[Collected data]
++++

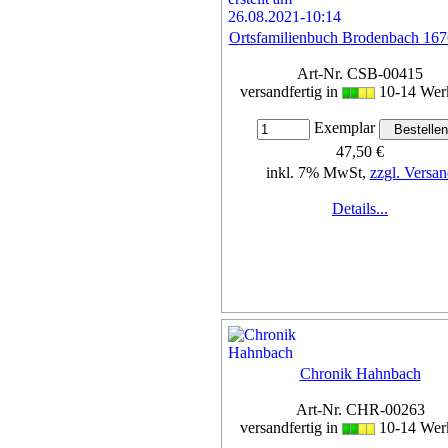
Ortsfamilienbuch Brodenbach 16
Art-Nr. CSB-00415
versandfertig in
10-14 Wer
Exemplar
47,50 €
inkl. 7% MwSt,
zzgl. Versan
Details...
Chronik Hahnbach
Art-Nr. CHR-00263
versandfertig in
10-14 Wer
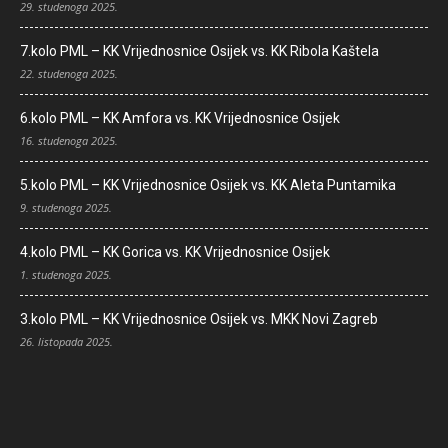
29. studenoga 2025.
7.kolo PML – KK Vrijednosnice Osijek vs. KK Ribola Kaštela
22. studenoga 2025.
6.kolo PML – KK Amfora vs. KK Vrijednosnice Osijek
16. studenoga 2025.
5.kolo PML – KK Vrijednosnice Osijek vs. KK Aleta Puntamika
9. studenoga 2025.
4.kolo PML – KK Gorica vs. KK Vrijednosnice Osijek
1. studenoga 2025.
3.kolo PML – KK Vrijednosnice Osijek vs. MKK Novi Zagreb
26. listopada 2025.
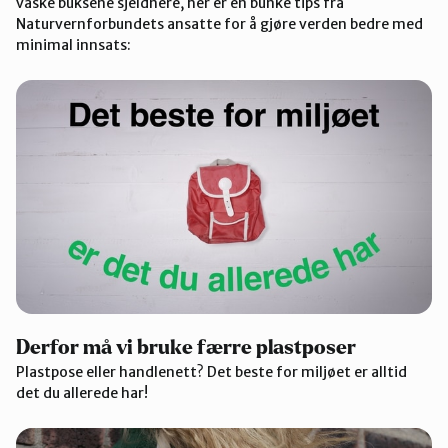
vaske buksene sjeldnere, her er en bunke tips fra
Naturvernforbundets ansatte for å gjøre verden bedre med
minimal innsats:
Derfor må vi bruke færre plastposer
Plastpose eller handlenett? Det beste for miljøet er alltid
det du allerede har!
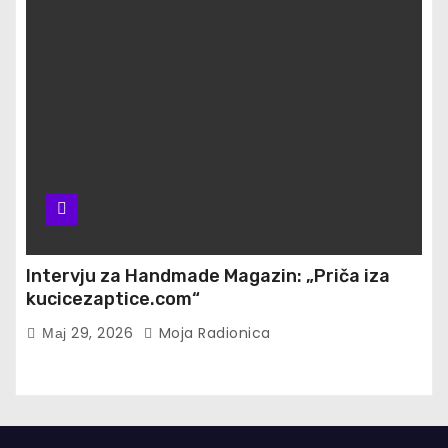
Intervju za Handmade Magazin: „Priča iza
kucicezaptice.com“
Мај 29, 2026
Moja Radionica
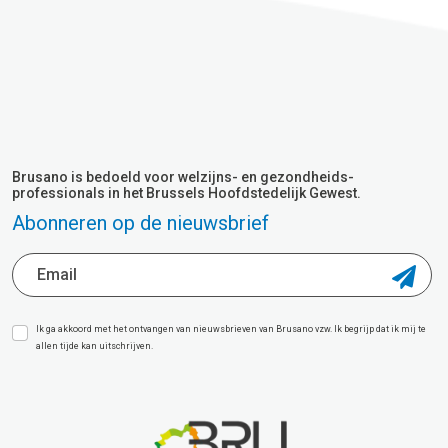
Brusano is bedoeld voor welzijns- en gezondheids-
professionals in het Brussels Hoofdstedelijk Gewest.
Abonneren op de nieuwsbrief
Ik ga akkoord met het ontvangen van nieuwsbrieven van Brusano vzw. Ik begrijp dat ik mij te
allen tijde kan uitschrijven.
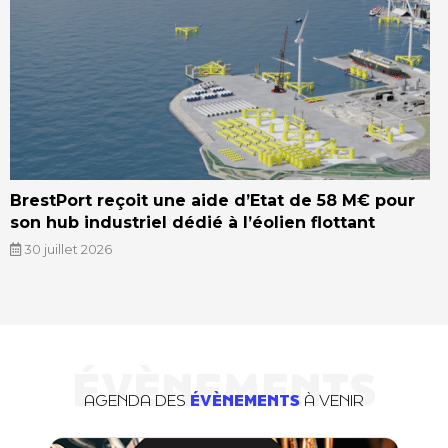
BrestPort reçoit une aide d’Etat de 58 M€ pour
son hub industriel dédié à l’éolien flottant
30 juillet 2026
ÉVÈNEMENTS
AGENDA DES
ÉVÈNEMENTS
À VENIR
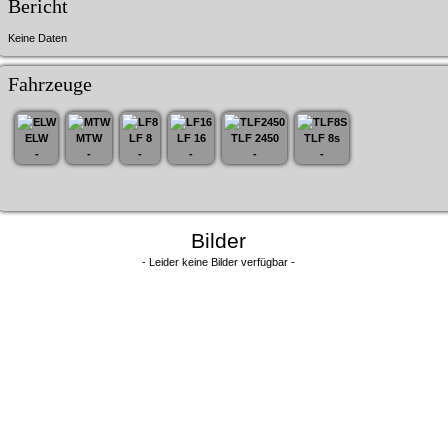
Bericht
Keine Daten
Fahrzeuge
ELW
MTW
LF 8
LF 16
TLF 2450
TLF 8s
-
-
-
-
-
-
Bilder
- Leider keine Bilder verfügbar -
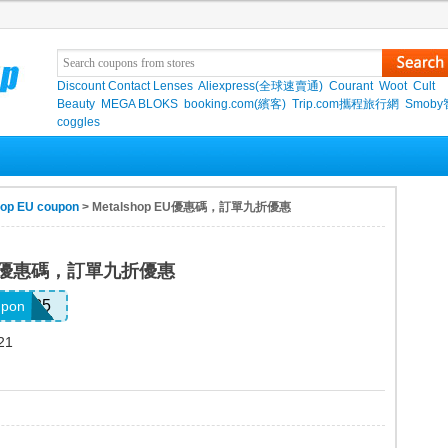
Discount Contact Lenses
Aliexpress(全球速賣通)
Courant
Woot
Cult
Beauty
MEGA BLOKS
booking.com(繽客)
Trip.com攜程旅行網
Smob
coggles
hop EU coupon
> Metalshop EU優惠碼，訂單九折優惠
 EU優惠碼，訂單九折優惠
W2025
upon
21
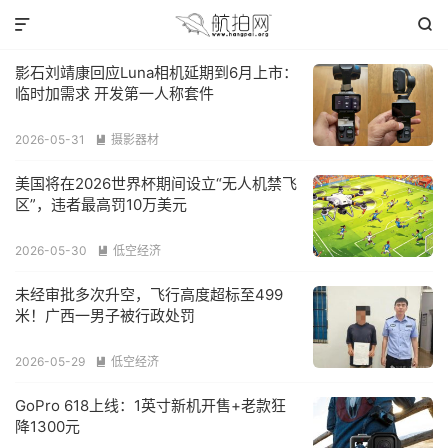


影石刘靖康回应Luna相机延期到6月上市：
临时加需求 开发第一人称套件
2026-05-31
摄影器材

美国将在2026世界杯期间设立“无人机禁飞
区”，违者最高罚10万美元
2026-05-30
低空经济

未经审批多次升空，飞行高度超标至499
米！广西一男子被行政处罚
2026-05-29
低空经济

GoPro 618上线：1英寸新机开售+老款狂
降1300元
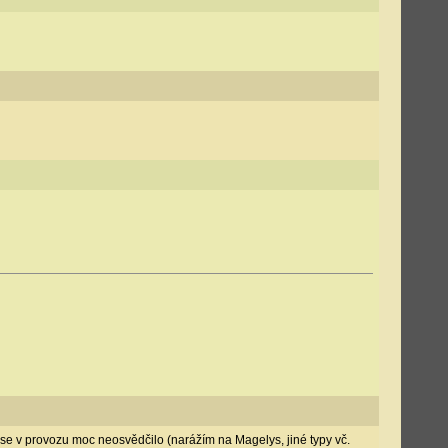
se v provozu moc neosvědčilo (narážím na Magelys, jiné typy vč.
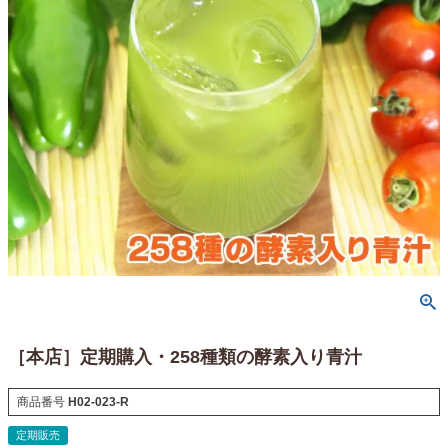
［本店］定期購入・258種類の酵素入り青汁
商品番号
H02-023-R
定期販売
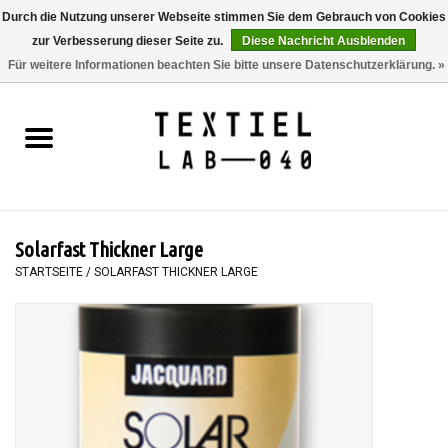
Durch die Nutzung unserer Webseite stimmen Sie dem Gebrauch von Cookies
zur Verbesserung dieser Seite zu.
Diese Nachricht Ausblenden
0 Artikel - €0,00
Für weitere Informationen beachten Sie bitte unsere Datenschutzerklärung. »
Startseite
BÜCHER
FÄRBEN
Solarfast Thickner Large
MALEN
STARTSEITE
/
SOLARFAST THICKNER LARGE
TEXTIL
WORKSHOPS
SPECIALS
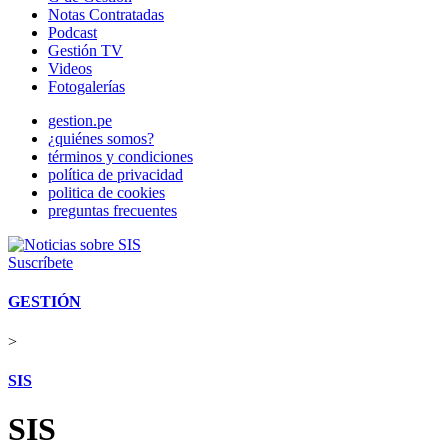
Notas Contratadas
Podcast
Gestión TV
Videos
Fotogalerías
gestion.pe
¿quiénes somos?
términos y condiciones
política de privacidad
politica de cookies
preguntas frecuentes
Suscríbete
GESTIÓN
>
SIS
SIS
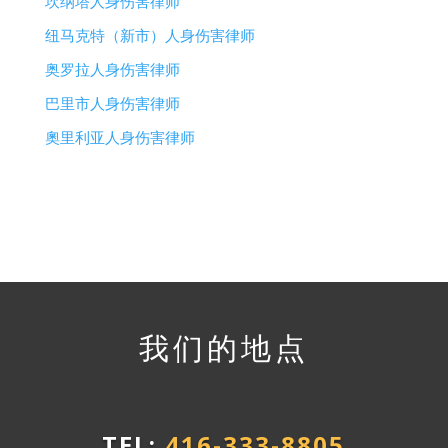
坎纳塔人身伤害律师
纽马克特（新市）人身伤害律师
奥罗拉人身伤害律师
巴里市人身伤害律师
奧里利亚人身伤害律师
我们的地点
TEL:
416-333-8805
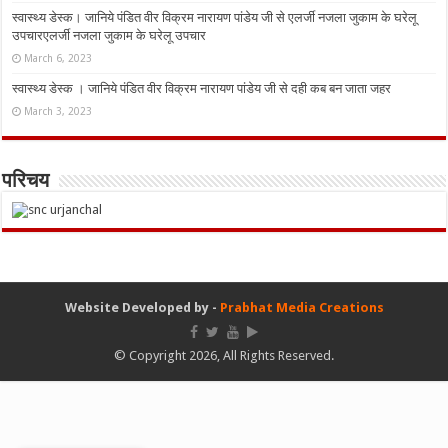
स्वास्थ्य डेस्क। जानिये पंडित वीर विक्रम नारायण पांडेय जी से एलर्जी नजला जुकाम के घरेलू
उपचारएलर्जी नजला जुकाम के घरेलू उपचार
March 6, 2023
स्वास्थ्य डेस्क । जानिये पंडित वीर विक्रम नारायण पांडेय जी से दही कब बन जाता जहर
March 3, 2023
परिचय
Website Developed by -
Prabhat Media Creations
© Copyright 2026, All Rights Reserved.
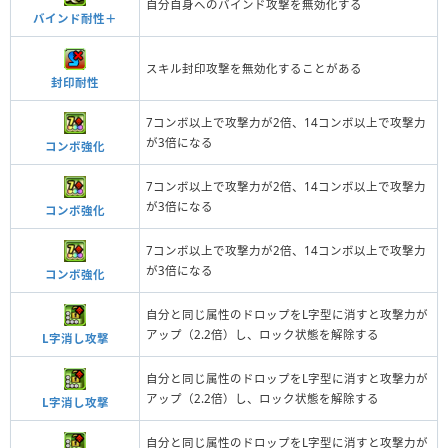
自分自身へのバインド攻撃を無効化する
バインド耐性＋
スキル封印攻撃を無効化することがある
封印耐性
7コンボ以上で攻撃力が2倍、14コンボ以上で攻撃力
が3倍になる
コンボ強化
7コンボ以上で攻撃力が2倍、14コンボ以上で攻撃力
が3倍になる
コンボ強化
7コンボ以上で攻撃力が2倍、14コンボ以上で攻撃力
が3倍になる
コンボ強化
自分と同じ属性のドロップをL字型に消すと攻撃力が
アップ（2.2倍）し、ロック状態を解除する
L字消し攻撃
自分と同じ属性のドロップをL字型に消すと攻撃力が
アップ（2.2倍）し、ロック状態を解除する
L字消し攻撃
自分と同じ属性のドロップをL字型に消すと攻撃力が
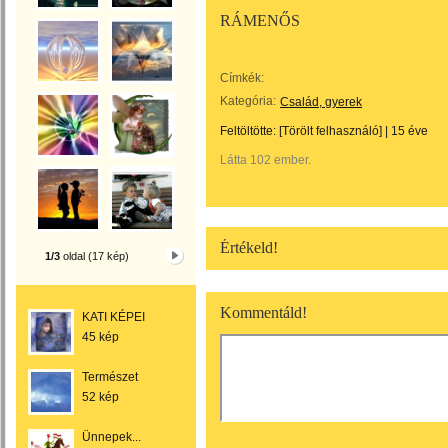
RÁMENŐS
Címkék:
Kategória:
Család, gyerek
Feltöltötte:
[Törölt felhasználó]
|
15 éve
Látta 102 ember.
Értékeld!
1/3
oldal (17 kép)
Kommentáld!
KATI KÉPEI
45 kép
Természet
52 kép
Ünnepek...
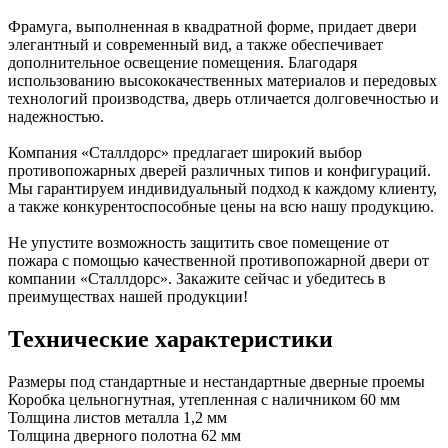
Фрамуга, выполненная в квадратной форме, придает двери
элегантный и современный вид, а также обеспечивает
дополнительное освещение помещения. Благодаря
использованию высококачественных материалов и передовых
технологий производства, дверь отличается долговечностью и
надежностью.
Компания «Сталлдорс» предлагает широкий выбор
противопожарных дверей различных типов и конфигураций.
Мы гарантируем индивидуальный подход к каждому клиенту,
а также конкурентоспособные цены на всю нашу продукцию.
Не упустите возможность защитить свое помещение от
пожара с помощью качественной противопожарной двери от
компании «Сталлдорс». Закажите сейчас и убедитесь в
преимуществах нашей продукции!
Технические характеристики
Размеры
под стандартные и нестандартные дверные проемы
Коробка
цельногнутная, утепленная с наличником 60 мм
Толщина листов металла
1,2 мм
Толщина дверного полотна
62 мм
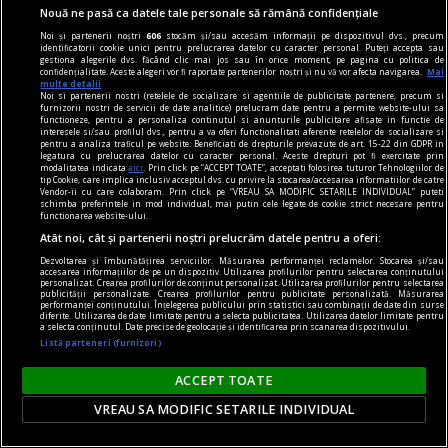
Nouă ne pasă ca datele tale personale să rămână confidențiale
Noi și partenerii noștri
606
stocăm și/sau accesăm informații pe dispozitivul dvs., precum
identificatorii cookie unici pentru prelucrarea datelor cu caracter personal. Puteți accepta sau
gestiona alegerile dvs. făcând clic mai jos sau în orice moment, pe pagina cu politica de
confidențialitate. Aceste alegeri vor fi raportate partenerilor noștri și nu vă vor afecta navigarea.
Mai
multe detalii
Noi si partenerii nostri (retelele de socializare si agentiile de publicitate partenere, precum si
furnizorii nostri de servicii de date analitice) prelucram date pentru a permite website-ului sa
functioneze, pentru a personaliza continutul si anunturile publicitare afisate in functie de
interesele si/sau profilul dvs., pentru a va oferi functionalitati aferente retelelor de socializare si
pentru a analiza traficul pe website. Beneficiati de drepturile prevazute de art. 15-22 din GDPR in
legatura cu prelucrarea datelor cu caracter personal. Aceste drepturi pot fi exercitate prin
modalitatea indicata
aici
. Prin click pe “ACCEPT TOATE”, acceptati folosirea tuturor Tehnologiilor de
tip Cookie, care implica inclusiv acceptul dvs. cu privire la stocarea/accesarea informatiilor de catre
Vendor-ii cu care colaboram. Prin click pe “VREAU SA MODIFIC SETARILE INDIVIDUAL” puteti
schimba preferintele in mod individual, mai putin cele legate de cookie strict necesare pentru
functionarea website-ului.
Atât noi, cât și partenerii noștri prelucrăm datele pentru a oferi:
sfaturi
Dezvoltarea și îmbunătățirea serviciilor. Măsurarea performanței reclamelor. Stocarea și/sau
accesarea informațiilor de pe un dispozitiv. Utilizarea profilurilor pentru selectarea conținutului
Cum să îți pregătești câinele pentru călătorii: 6
personalizat. Crearea profilurilor de conținut personalizat. Utilizarea profilurilor pentru selectarea
publicității personalizate. Crearea profilurilor pentru publicitate personalizată. Măsurarea
sfaturi pentru o vacanță fără probleme
performanței conținutului. Înțelegerea publicului prin statistici sau combinații de date din surse
diferite. Utilizarea de date limitate pentru a selecta publicitatea. Utilizarea datelor limitate pentru
Te pregătești să pleci în prima vacanță alături de
a selecta conținutul. Date precise de geolocație și identificarea prin scanarea dispozitivului.
Listă parteneri (furnizori)
câinele tău? Experiența de a pleca într-o călătorie
cu cel mai bun prieten al tău poate fi una
ACCEPT TOATE
inedită, care te va încărca cu amintiri plăcute.
VREAU SA MODIFIC SETARILE INDIVIDUAL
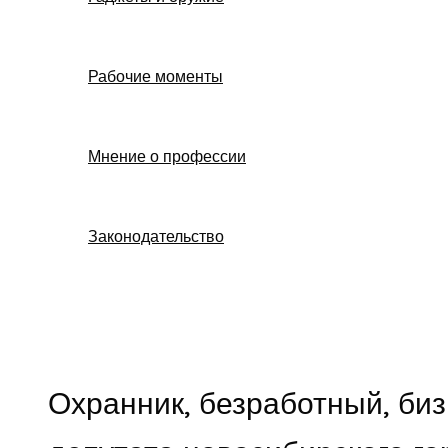
Рабочие моменты
Мнение о профессии
Законодательство
Поиск
Охранник, безработный, би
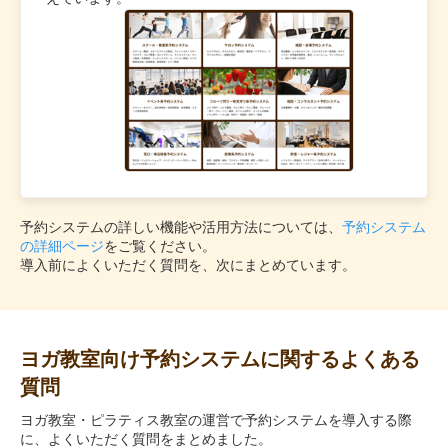
予約システムの詳しい機能や活用方法については、
予約システム
の詳細ページ
をご覧ください。
導入前によくいただく質問を、次にまとめています。
ヨガ教室向け予約システムに関するよくある
質問
ヨガ教室・ピラティス教室の運営で予約システムを導入する際
に、よくいただく質問をまとめました。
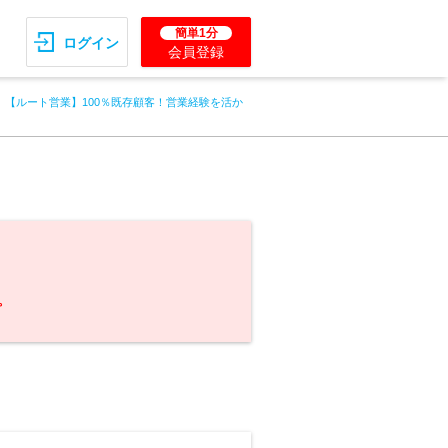
簡単1分
ログイン
会員登録
【ルート営業】100％既存顧客！営業経験を活か
。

++++

List each line in the items above that contains the word "nostri".

TASK OUTPUT =>
Noi si partenerii nostri (retelele de socializare si agentiile de publicitate partenere, precum si
furnizorii nostri de servicii de date analitice) prelucram date pentru a permite website-ului sa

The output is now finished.